In February, Kim lost a job at a post office where he worked four hours a day.

“I thought I was going to work there for at least a year,” said Kim. “But I got fired after the government increased the minimum wage level earlier this year.”

Although he didn’t earn much at the post office - 790,000 won ($695)a month - his family had become dependent on it.

Currently, the only income the family has is the 90,000 won his wife earns a day from a cleaning company. She started working there three months ago.

Kim pays 400,000 to 500,000 won a month to repay student loans he took out for his two children, who are now 24 and 28.

Kim worked for a logistic company for 20 years and was a high-ranking executive in charge of human resources. He once made 3 million won a month. But he lost his job and career during the 2008 global financial meltdown. Since then, he has worked in hard labor or menial jobs, from construction to cleaning buildings. Most are part-time.

Kim still has to work because his son has been spending years preparing for the civil service exam. His daughter failed to land a job after graduating from college.

“I can’t tell my children to find any old job as they could end up like me, unemployed, if they fail to find a stable job,” Kim said.

Without the unemployment allowance, Kim says his family would be in dire straits.

According to the National Health Insurance Service, there were more than 1.4 million households last year with parents in their 50s and 60s whose children were still covered on their health insurance. These were adult children between the ages of 26 and 39 who weren’t able to find jobs.

Of those 1.4 million households, 395,254, or 28 percent, were in the lower 30 percent income bracket.

This is a stark reversal from the past when children put their parents as dependents on their health insurance after landing jobs.

As of February, the real unemployment rate - which includes part-timers, people studying for jobs in places like the civil service and people who have been discouraged from finding jobs - amounted to 24.4 percent, an all-time record.

Jeong Tae-sook, 66, owned a construction equipment company 20 years ago and made 20 million won to 30 million won a month. But his lot deteriorated after the Asian financial crisis of the late 1990s. He lost every penny he made after repeatedly failing in other businesses.

Since folding his own business in 2000, Jeong has been taking jobs wherever he can find them, including daily work that pays 120,000 won.

“Two years ago, I was hired by a conglomerate’s construction company as a contract worker,” Jeong said. “But they let me go last month because I was too old.”

He said he made 2 million won a month at the company.

His two children, aged 34 and 30, still haven’t found steady jobs and are working part-time.

“I’m paying 250,000 won every month on their student loans so they could at least save up for their weddings,” said Jeong.

Mr. Yoo, 57, said his biggest regret is forcing his youngest son to give up on his dream of becoming a professor because of the family’s finances.

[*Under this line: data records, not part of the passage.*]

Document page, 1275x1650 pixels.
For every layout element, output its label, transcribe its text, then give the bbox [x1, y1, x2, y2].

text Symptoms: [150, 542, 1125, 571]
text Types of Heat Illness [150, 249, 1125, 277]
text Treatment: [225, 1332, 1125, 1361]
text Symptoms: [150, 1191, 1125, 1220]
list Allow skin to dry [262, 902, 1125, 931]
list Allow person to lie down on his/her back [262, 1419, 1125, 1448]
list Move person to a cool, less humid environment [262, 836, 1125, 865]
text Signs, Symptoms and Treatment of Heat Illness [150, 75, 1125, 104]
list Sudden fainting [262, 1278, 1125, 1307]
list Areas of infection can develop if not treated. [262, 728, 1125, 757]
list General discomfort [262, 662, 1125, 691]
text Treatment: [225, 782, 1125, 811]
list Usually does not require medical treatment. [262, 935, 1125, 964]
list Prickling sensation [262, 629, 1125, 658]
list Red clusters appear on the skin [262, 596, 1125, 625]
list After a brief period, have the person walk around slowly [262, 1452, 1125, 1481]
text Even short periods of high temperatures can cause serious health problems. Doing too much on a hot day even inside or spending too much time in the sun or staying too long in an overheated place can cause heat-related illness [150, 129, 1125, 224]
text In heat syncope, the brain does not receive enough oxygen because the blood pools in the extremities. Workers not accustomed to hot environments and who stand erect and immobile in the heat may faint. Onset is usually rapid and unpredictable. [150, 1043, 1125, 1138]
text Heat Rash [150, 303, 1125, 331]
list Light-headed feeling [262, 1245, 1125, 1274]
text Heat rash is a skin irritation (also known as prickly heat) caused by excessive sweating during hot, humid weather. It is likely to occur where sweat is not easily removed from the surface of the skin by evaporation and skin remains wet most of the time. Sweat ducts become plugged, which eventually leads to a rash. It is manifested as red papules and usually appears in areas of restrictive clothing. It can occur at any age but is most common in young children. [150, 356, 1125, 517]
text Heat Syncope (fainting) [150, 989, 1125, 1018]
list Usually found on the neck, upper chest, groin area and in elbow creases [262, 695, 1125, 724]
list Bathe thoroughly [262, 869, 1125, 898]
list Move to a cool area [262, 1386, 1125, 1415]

Yoo retired two years ago and had to tell his son that the family would have to sell their house for him to continue pursuing that dream.

“Even then, it was not clear how long it would take for him to graduate and it wasn’t sure he would become a professor,” Yoo said.

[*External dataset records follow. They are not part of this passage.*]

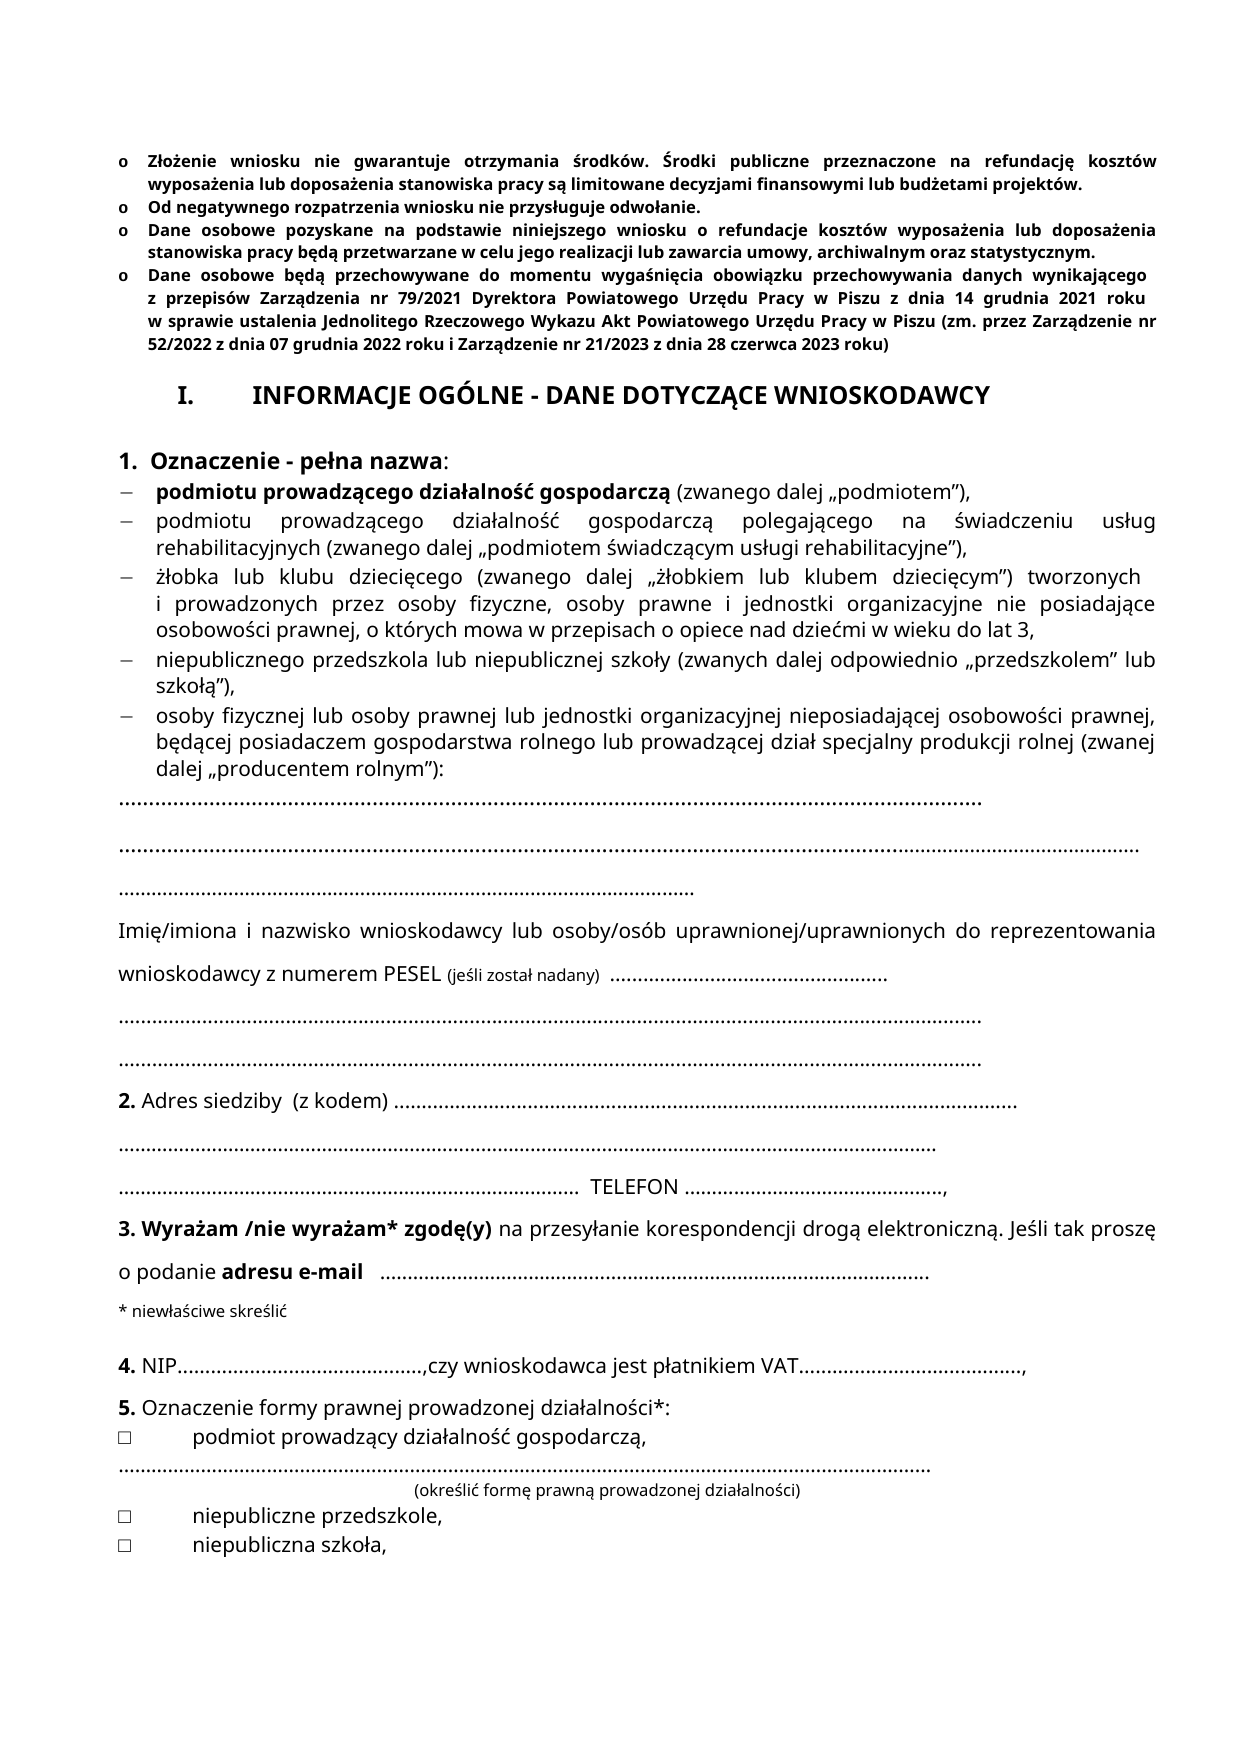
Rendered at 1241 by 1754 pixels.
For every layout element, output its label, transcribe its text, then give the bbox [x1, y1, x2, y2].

text Imię/imiona i nazwisko wnioskodawcy lub osoby/osób uprawnionej/uprawnionych do reprezentowania wnioskodawcy z numerem PESEL (jeśli został nadany) .................................................. [118, 916, 1157, 987]
list niepubliczne przedszkole, [118, 1501, 1157, 1530]
list Dane osobowe pozyskane na podstawie niniejszego wniosku o refundacje kosztów wyposażenia lub doposażenia stanowiska pracy będą przetwarzane w celu jego realizacji lub zawarcia umowy, archiwalnym oraz statystycznym. [118, 218, 1157, 264]
text ………………………………………………………………………………..……………………………..…………….………………………………………………………………………….……………………………………..……….…………………………….…………………………………………………………………………………………… [118, 781, 1157, 902]
text ........................................................................................................................................................... [118, 1001, 1157, 1030]
text ………………………………………………………………………… TELEFON ……………………………………….., [118, 1172, 1157, 1200]
list Oznaczenie - pełna nazwa: [118, 449, 1157, 475]
list żłobka lub klubu dziecięcego (zwanego dalej „żłobkiem lub klubem dziecięcym”) tworzonych i prowadzonych przez osoby fizyczne, osoby prawne i jednostki organizacyjne nie posiadające osobowości prawnej, o których mowa w przepisach o opiece nad dziećmi w wieku do lat 3, [118, 563, 1157, 643]
list Wyrażam /nie wyrażam* zgodę(y) na przesyłanie korespondencji drogą elektroniczną. Jeśli tak proszę o podanie adresu e-mail ..………….……………………..……………………………………………........ [118, 1214, 1157, 1285]
text ........................................................................................................................................................... [118, 1044, 1157, 1072]
list niepubliczna szkoła, [118, 1530, 1157, 1558]
text (określić formę prawną prowadzonej działalności) [414, 1479, 1157, 1501]
list Oznaczenie formy prawnej prowadzonej działalności*: [118, 1393, 1157, 1422]
list NIP............................................,czy wnioskodawca jest płatnikiem VAT........................................, [118, 1351, 1157, 1379]
list * niewłaściwe skreślić [118, 1299, 1157, 1322]
list osoby fizycznej lub osoby prawnej lub jednostki organizacyjnej nieposiadającej osobowości prawnej, będącej posiadaczem gospodarstwa rolnego lub prowadzącej dział specjalny produkcji rolnej (zwanej dalej „producentem rolnym”): [118, 702, 1157, 781]
list Dane osobowe będą przechowywane do momentu wygaśnięcia obowiązku przechowywania danych wynikającego z przepisów Zarządzenia nr 79/2021 Dyrektora Powiatowego Urzędu Pracy w Piszu z dnia 14 grudnia 2021 roku w sprawie ustalenia Jednolitego Rzeczowego Wykazu Akt Powiatowego Urzędu Pracy w Piszu (zm. przez Zarządzenie nr 52/2022 z dnia 07 grudnia 2022 roku i Zarządzenie nr 21/2023 z dnia 28 czerwca 2023 roku) [118, 264, 1157, 355]
list Adres siedziby (z kodem) ................................................................................................................ [118, 1087, 1157, 1115]
list podmiotu prowadzącego działalność gospodarczą polegającego na świadczeniu usług rehabilitacyjnych (zwanego dalej „podmiotem świadczącym usługi rehabilitacyjne”), [118, 508, 1157, 561]
text ………………………………………………………………………….………………………….………………..….……… [118, 1129, 1157, 1158]
list INFORMACJE OGÓLNE - DANE DOTYCZĄCE WNIOSKODAWCY [177, 377, 1157, 412]
list niepublicznego przedszkola lub niepublicznej szkoły (zwanych dalej odpowiednio „przedszkolem” lub szkołą”), [118, 646, 1157, 699]
text ……………………………..…………………………………………………………………………………………..……… [118, 1450, 1157, 1479]
list Złożenie wniosku nie gwarantuje otrzymania środków. Środki publiczne przeznaczone na refundację kosztów wyposażenia lub doposażenia stanowiska pracy są limitowane decyzjami finansowymi lub budżetami projektów. [118, 150, 1157, 196]
list Od negatywnego rozpatrzenia wniosku nie przysługuje odwołanie. [118, 196, 1157, 218]
list podmiot prowadzący działalność gospodarczą, [118, 1422, 1157, 1450]
list podmiotu prowadzącego działalność gospodarczą (zwanego dalej „podmiotem”), [118, 478, 1157, 504]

The son, who is now 26, is studying to get a job.

“The extreme unemployment situation has forced young people in their 20s and 30s to continue relying on their parents economically,” said Hong Joon-pyo, a researcher at the Hyundai Research Institute.

“Kids who are deprived of opportunities to enter the middle class and their parents, who already fell from middle-class status, are all ending up in the lower class population.”

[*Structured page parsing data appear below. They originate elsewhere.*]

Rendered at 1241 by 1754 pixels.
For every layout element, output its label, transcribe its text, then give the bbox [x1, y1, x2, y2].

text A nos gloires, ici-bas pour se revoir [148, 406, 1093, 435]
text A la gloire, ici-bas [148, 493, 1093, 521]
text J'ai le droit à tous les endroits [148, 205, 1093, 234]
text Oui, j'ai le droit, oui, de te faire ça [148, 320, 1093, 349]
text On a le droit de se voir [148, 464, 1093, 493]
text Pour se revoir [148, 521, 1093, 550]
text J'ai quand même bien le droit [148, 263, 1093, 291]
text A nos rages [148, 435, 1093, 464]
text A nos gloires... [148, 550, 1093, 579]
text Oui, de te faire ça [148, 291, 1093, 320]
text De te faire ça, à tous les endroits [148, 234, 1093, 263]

Sung Tae-yoon, an economics professor at Yonsei University, said in order to restore the middle class, the only solution is to create a large number of good-quality jobs.

“Creating more quality jobs is needed to recover the collapsed middle class, but doing so is difficult as initiatives like strengthening industrial competitiveness and increasing flexibility of the labor market need to be pursued as well,” Sung said. “We need conditional welfare programs to help the low-earning, retirement-age group make some kind of consistent income.”